§ **Written problem**:
Can you repeat the lines from the start through the line containing "PM to 4:15 PM", inclusive, replacing "gridlines" with "grid lines" and leaving everything else unchanged?

§ **Data for this task**:
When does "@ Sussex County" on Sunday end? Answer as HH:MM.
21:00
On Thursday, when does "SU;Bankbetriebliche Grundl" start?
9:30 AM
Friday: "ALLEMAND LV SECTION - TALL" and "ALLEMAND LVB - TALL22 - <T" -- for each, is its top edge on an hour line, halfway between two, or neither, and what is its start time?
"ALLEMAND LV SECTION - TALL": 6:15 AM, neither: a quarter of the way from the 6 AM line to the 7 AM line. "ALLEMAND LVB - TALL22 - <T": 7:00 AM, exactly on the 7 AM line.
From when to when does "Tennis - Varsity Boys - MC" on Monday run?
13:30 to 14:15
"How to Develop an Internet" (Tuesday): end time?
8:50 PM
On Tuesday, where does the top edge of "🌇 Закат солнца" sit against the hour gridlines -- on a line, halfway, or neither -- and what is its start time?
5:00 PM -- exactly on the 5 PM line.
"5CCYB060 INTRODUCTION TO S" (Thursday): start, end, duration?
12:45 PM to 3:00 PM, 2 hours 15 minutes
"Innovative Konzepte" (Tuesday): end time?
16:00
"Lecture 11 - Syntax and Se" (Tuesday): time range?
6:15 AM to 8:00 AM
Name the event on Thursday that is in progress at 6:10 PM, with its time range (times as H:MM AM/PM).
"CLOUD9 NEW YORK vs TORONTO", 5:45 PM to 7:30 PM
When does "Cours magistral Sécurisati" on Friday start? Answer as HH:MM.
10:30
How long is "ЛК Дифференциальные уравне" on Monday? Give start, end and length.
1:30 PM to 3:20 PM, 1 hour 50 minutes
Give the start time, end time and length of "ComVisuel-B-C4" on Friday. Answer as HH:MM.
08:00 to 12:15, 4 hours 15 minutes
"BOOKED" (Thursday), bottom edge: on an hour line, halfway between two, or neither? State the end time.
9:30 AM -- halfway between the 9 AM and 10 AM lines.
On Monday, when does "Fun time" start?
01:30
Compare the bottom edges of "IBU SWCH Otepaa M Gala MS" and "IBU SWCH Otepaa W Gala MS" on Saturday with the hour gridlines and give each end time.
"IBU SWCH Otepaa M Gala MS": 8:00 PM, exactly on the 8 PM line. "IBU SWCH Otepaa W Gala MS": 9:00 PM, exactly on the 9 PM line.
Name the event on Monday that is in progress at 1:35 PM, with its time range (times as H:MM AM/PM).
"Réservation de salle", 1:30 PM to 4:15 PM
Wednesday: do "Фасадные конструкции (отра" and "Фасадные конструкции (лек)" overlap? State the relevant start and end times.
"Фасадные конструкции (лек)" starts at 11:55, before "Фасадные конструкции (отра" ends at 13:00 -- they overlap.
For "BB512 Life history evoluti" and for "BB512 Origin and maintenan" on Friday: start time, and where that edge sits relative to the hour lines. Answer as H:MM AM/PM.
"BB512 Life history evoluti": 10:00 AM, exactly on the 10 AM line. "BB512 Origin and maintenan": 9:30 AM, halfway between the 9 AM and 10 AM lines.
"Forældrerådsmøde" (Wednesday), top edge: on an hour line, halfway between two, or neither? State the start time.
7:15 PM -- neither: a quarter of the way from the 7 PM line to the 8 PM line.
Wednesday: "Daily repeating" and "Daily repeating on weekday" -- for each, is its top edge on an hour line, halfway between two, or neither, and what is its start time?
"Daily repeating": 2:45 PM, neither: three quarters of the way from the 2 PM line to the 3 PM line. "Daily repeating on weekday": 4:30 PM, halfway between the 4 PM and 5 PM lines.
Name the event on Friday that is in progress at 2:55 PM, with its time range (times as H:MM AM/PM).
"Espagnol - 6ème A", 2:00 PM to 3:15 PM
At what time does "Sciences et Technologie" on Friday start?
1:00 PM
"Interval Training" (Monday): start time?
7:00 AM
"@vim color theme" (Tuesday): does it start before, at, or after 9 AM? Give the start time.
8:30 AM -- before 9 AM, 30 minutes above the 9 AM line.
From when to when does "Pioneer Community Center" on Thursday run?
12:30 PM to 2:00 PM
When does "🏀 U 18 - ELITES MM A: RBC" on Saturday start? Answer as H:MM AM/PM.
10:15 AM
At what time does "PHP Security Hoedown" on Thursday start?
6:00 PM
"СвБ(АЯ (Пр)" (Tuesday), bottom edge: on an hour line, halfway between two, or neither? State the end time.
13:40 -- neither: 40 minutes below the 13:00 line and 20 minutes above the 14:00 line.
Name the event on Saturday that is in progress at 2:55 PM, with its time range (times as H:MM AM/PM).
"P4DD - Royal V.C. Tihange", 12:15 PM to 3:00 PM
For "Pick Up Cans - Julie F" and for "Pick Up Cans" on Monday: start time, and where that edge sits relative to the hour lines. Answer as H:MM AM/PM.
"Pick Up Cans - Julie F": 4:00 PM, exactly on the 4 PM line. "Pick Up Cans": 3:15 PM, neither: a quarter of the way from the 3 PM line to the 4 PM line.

§ **The response**:
When does "@ Sussex County" on Sunday end? Answer as HH:MM.
21:00
On Thursday, when does "SU;Bankbetriebliche Grundl" start?
9:30 AM
Friday: "ALLEMAND LV SECTION - TALL" and "ALLEMAND LVB - TALL22 - <T" -- for each, is its top edge on an hour line, halfway between two, or neither, and what is its start time?
"ALLEMAND LV SECTION - TALL": 6:15 AM, neither: a quarter of the way from the 6 AM line to the 7 AM line. "ALLEMAND LVB - TALL22 - <T": 7:00 AM, exactly on the 7 AM line.
From when to when does "Tennis - Varsity Boys - MC" on Monday run?
13:30 to 14:15
"How to Develop an Internet" (Tuesday): end time?
8:50 PM
On Tuesday, where does the top edge of "🌇 Закат солнца" sit against the hour grid lines -- on a line, halfway, or neither -- and what is its start time?
5:00 PM -- exactly on the 5 PM line.
"5CCYB060 INTRODUCTION TO S" (Thursday): start, end, duration?
12:45 PM to 3:00 PM, 2 hours 15 minutes
"Innovative Konzepte" (Tuesday): end time?
16:00
"Lecture 11 - Syntax and Se" (Tuesday): time range?
6:15 AM to 8:00 AM
Name the event on Thursday that is in progress at 6:10 PM, with its time range (times as H:MM AM/PM).
"CLOUD9 NEW YORK vs TORONTO", 5:45 PM to 7:30 PM
When does "Cours magistral Sécurisati" on Friday start? Answer as HH:MM.
10:30
How long is "ЛК Дифференциальные уравне" on Monday? Give start, end and length.
1:30 PM to 3:20 PM, 1 hour 50 minutes
Give the start time, end time and length of "ComVisuel-B-C4" on Friday. Answer as HH:MM.
08:00 to 12:15, 4 hours 15 minutes
"BOOKED" (Thursday), bottom edge: on an hour line, halfway between two, or neither? State the end time.
9:30 AM -- halfway between the 9 AM and 10 AM lines.
On Monday, when does "Fun time" start?
01:30
Compare the bottom edges of "IBU SWCH Otepaa M Gala MS" and "IBU SWCH Otepaa W Gala MS" on Saturday with the hour grid lines and give each end time.
"IBU SWCH Otepaa M Gala MS": 8:00 PM, exactly on the 8 PM line. "IBU SWCH Otepaa W Gala MS": 9:00 PM, exactly on the 9 PM line.
Name the event on Monday that is in progress at 1:35 PM, with its time range (times as H:MM AM/PM).
"Réservation de salle", 1:30 PM to 4:15 PM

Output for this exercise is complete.